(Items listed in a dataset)
- Opening Delimiter -
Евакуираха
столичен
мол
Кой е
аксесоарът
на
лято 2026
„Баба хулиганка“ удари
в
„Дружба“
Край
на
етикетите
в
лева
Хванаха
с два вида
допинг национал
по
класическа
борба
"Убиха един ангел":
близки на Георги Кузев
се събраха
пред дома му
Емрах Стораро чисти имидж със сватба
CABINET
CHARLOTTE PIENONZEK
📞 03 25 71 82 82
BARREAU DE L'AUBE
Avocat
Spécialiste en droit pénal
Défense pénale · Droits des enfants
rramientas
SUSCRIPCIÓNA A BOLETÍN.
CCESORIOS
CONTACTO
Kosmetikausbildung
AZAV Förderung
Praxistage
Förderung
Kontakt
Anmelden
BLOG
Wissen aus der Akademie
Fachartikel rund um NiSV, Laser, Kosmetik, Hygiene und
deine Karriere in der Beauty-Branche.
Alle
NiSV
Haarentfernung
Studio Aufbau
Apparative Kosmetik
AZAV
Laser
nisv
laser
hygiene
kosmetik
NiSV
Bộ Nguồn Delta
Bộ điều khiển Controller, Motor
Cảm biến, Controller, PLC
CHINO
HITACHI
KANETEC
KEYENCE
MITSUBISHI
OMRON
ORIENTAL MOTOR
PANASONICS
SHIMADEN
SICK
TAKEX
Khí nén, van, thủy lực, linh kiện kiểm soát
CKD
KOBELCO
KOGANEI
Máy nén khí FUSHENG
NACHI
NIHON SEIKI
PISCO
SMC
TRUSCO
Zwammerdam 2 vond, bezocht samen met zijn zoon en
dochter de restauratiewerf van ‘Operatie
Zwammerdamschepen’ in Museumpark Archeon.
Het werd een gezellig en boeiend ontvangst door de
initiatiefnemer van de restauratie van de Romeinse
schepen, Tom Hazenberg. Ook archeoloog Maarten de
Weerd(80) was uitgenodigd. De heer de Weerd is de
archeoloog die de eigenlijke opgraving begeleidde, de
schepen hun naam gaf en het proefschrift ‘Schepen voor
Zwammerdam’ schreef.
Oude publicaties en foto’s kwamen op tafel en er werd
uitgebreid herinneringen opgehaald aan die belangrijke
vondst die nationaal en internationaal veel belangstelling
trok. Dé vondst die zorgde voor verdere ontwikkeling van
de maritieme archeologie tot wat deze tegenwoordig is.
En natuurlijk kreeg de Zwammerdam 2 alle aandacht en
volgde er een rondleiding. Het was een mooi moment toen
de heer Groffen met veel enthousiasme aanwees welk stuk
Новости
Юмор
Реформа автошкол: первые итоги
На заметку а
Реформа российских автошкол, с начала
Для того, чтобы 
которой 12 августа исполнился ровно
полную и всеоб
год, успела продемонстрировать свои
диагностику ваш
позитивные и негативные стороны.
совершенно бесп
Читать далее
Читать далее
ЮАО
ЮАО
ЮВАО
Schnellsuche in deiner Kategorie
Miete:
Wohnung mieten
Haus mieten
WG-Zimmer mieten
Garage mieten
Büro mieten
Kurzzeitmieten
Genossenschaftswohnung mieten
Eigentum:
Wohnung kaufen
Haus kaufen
- Closing Delimiter -
- Opening Delimiter -
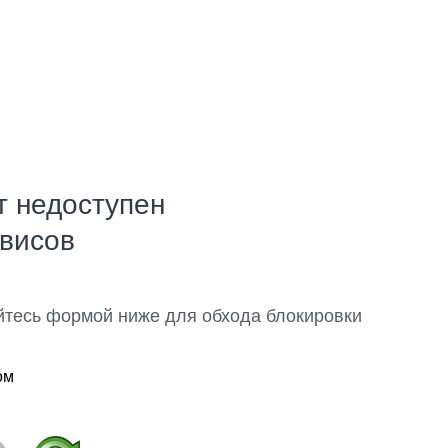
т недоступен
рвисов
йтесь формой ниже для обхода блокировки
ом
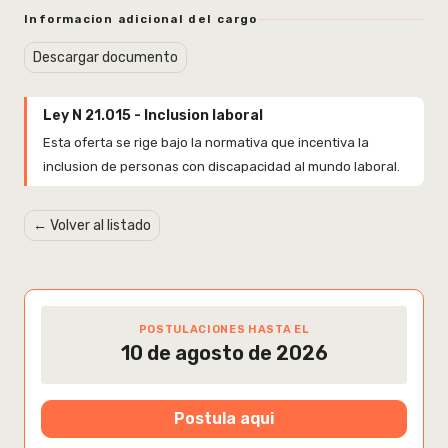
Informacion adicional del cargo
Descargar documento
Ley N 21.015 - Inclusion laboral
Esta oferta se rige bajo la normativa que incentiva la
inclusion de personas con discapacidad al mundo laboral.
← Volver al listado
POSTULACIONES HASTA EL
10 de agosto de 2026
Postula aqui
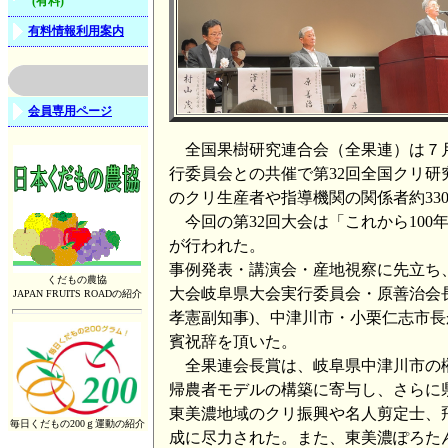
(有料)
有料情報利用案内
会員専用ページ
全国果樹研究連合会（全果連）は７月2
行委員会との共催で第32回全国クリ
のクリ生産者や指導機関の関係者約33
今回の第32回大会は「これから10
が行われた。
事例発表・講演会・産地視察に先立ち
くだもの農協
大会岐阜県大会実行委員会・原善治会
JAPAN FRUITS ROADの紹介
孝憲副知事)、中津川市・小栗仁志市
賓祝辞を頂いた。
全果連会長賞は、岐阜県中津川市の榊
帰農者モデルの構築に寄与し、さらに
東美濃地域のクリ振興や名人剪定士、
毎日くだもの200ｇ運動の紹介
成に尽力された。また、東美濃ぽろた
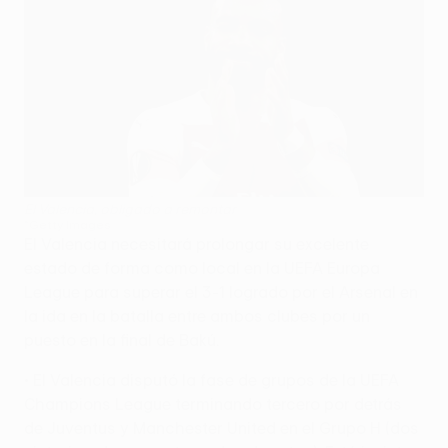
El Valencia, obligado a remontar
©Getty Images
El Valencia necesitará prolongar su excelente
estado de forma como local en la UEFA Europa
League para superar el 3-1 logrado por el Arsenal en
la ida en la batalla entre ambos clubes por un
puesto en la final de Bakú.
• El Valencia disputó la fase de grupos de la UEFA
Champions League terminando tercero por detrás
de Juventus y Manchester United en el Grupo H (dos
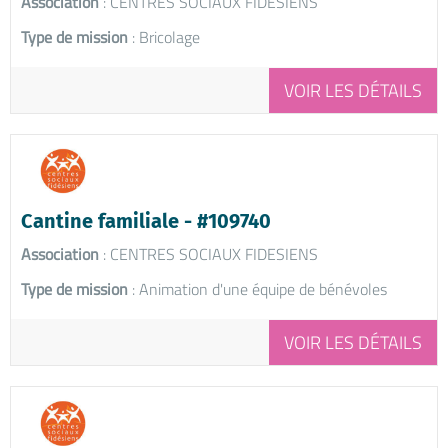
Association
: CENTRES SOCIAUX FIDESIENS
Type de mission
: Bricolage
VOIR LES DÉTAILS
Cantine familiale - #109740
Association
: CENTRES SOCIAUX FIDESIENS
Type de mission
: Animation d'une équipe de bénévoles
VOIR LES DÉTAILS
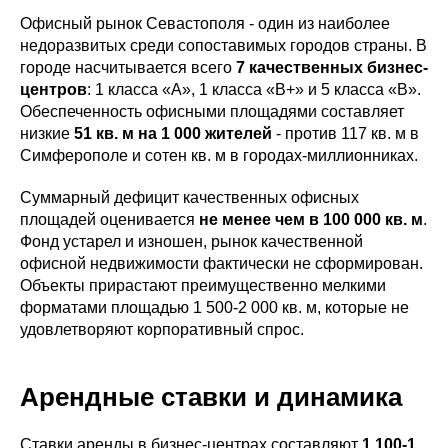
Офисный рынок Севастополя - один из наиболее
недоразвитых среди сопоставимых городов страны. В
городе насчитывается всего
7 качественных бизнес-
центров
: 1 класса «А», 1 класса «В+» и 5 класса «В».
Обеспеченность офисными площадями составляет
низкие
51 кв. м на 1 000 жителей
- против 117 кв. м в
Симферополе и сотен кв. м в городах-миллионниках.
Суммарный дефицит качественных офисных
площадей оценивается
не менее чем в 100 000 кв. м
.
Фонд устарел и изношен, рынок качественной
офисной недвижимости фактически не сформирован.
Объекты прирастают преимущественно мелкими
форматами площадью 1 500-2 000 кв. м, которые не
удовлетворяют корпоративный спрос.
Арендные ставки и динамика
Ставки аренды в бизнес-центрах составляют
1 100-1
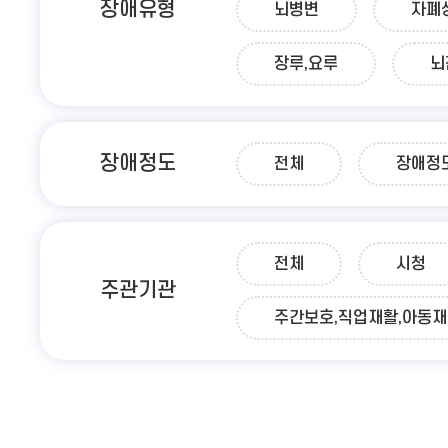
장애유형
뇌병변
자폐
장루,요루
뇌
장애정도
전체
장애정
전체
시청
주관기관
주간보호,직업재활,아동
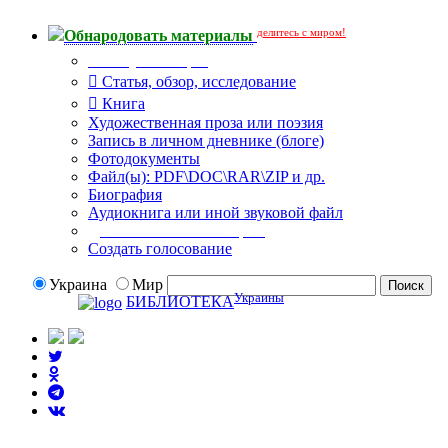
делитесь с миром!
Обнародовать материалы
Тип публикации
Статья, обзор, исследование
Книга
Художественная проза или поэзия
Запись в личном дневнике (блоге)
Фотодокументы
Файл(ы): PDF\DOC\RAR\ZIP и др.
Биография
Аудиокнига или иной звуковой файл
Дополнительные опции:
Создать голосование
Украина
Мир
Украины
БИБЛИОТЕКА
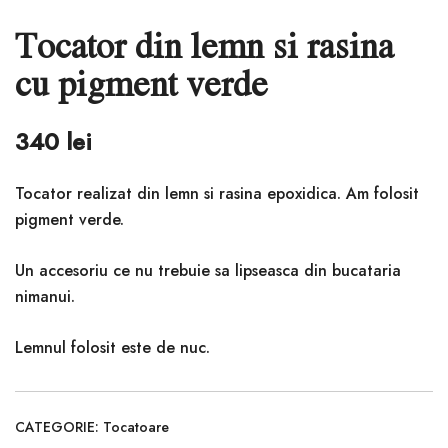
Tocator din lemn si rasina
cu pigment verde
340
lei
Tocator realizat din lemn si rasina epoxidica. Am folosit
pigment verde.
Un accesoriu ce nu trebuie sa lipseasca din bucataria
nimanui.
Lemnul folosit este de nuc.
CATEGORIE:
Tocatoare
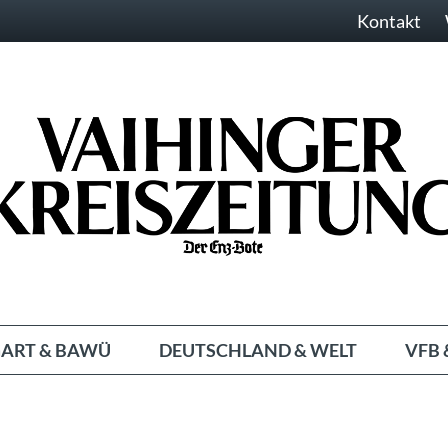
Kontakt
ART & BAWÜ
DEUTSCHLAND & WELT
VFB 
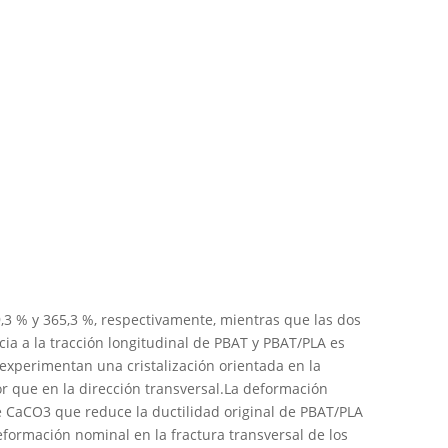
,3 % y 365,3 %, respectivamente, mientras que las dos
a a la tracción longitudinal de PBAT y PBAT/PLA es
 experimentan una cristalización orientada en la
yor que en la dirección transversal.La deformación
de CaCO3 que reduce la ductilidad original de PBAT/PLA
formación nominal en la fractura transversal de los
- Closing Delimiter -
- Opening Delimiter -
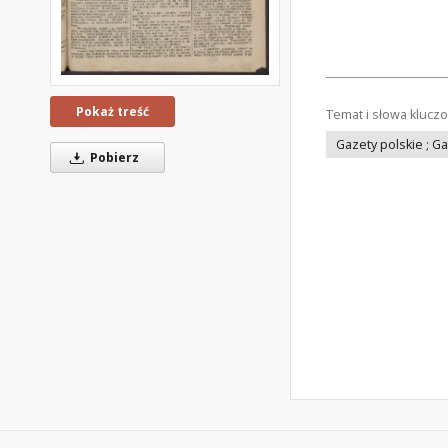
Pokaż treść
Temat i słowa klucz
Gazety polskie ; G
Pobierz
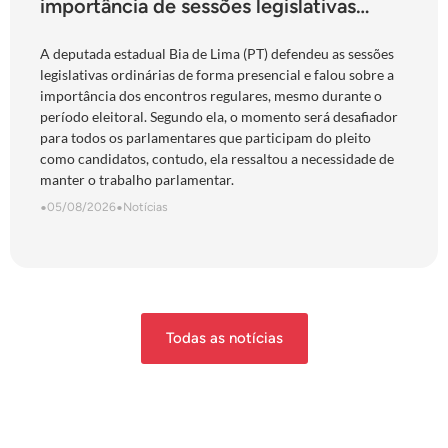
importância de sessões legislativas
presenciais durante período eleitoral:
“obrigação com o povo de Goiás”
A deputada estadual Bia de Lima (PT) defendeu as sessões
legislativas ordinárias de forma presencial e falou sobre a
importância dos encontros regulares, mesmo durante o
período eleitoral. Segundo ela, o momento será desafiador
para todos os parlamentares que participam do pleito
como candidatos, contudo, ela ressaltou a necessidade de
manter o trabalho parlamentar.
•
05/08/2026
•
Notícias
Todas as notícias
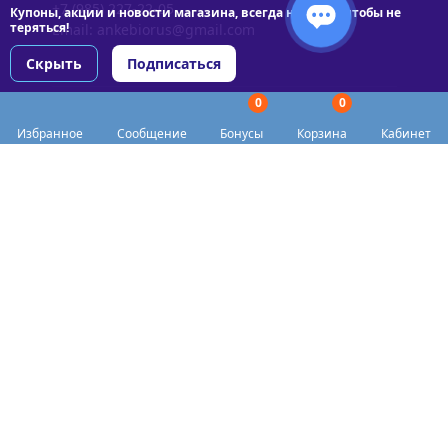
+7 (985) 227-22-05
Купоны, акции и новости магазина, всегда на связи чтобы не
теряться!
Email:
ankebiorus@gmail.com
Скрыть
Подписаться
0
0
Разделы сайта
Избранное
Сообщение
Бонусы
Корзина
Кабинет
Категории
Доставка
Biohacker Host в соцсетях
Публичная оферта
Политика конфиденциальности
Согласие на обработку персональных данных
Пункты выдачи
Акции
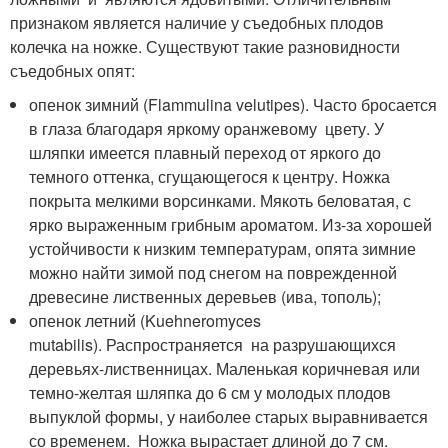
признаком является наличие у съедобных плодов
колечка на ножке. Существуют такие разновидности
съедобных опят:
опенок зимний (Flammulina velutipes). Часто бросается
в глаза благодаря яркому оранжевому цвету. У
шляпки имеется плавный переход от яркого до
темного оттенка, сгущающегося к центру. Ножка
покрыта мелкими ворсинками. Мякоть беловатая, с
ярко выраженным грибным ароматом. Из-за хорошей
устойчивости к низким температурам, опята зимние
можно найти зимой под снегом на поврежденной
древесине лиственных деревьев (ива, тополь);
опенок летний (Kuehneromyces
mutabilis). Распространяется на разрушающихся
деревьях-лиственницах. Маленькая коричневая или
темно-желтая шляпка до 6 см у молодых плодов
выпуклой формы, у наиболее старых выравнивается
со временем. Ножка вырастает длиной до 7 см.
- Closing Delimiter -
ACTIVITY. Identify the lines above with the word "heer". Copy them.

RESPONSE.
Weerd(80) was uitgenodigd. De heer de Weerd is de
de heer Groffen met veel enthousiasme aanwees welk stuk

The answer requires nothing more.